Microsphere/nanofiber composites for delivery of drugs, growth factors, and other agents

Abstract: Provided are compositions that include polymeric fibers and microspheres entrapped within the fibers, the compositions being capable of controlled delivery of one or more agents while also maintaining their structural properties. Also provided are related methods of fabricating these compositions and methods of utilizing the compositions to deliver agents to a subject.
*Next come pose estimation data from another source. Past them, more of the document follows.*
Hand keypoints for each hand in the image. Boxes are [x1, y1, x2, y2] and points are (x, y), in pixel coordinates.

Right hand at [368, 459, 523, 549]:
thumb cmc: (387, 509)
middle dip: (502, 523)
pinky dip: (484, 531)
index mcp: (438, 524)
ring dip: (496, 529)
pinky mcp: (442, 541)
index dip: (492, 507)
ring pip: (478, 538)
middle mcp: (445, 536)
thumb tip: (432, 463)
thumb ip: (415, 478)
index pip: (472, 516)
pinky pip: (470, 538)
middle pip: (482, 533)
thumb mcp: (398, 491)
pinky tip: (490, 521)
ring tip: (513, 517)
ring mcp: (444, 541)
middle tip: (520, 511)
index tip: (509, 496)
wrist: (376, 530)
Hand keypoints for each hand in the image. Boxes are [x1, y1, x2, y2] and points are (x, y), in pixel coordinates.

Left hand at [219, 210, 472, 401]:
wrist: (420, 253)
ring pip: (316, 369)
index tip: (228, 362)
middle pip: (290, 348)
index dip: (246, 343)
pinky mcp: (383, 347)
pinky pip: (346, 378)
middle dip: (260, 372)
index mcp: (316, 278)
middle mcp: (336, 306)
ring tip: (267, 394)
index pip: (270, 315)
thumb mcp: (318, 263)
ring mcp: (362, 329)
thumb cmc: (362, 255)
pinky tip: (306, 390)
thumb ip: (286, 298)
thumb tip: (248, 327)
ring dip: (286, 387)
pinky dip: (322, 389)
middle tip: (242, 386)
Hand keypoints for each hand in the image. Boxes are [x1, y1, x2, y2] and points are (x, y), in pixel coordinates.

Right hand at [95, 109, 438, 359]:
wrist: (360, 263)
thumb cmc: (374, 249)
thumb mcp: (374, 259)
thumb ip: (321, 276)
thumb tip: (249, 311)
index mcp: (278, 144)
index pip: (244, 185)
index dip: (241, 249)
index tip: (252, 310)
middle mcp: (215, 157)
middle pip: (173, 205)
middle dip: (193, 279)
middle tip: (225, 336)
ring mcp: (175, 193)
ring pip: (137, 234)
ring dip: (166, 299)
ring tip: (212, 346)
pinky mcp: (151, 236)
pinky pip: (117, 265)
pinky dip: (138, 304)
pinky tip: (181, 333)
Screening materials and soluble compounds for mineralized tissue engineering

Abstract: As more materials and soluble molecules are developed, the ability to screen these materials for applications in tissue engineering becomes increasingly important. A combinatorial library of poly(s-amino ester)s was screened to identify an osteoconductive material based on material properties and cellular interactions. The optimal material, A6, was then implanted into a critical-sized cranial defect loaded with a known osteoinductive factor to promote mineralized tissue formation. The identification of new osteoinductive cues from a library of known compounds was completed using high-throughput screening techniques. Several potential ‘hits’ were then screened in a dose response study that found 5 compounds to be the most potent. These methods of rapidly identifying materials and compounds from large libraries will be increasingly important in the field of tissue engineering.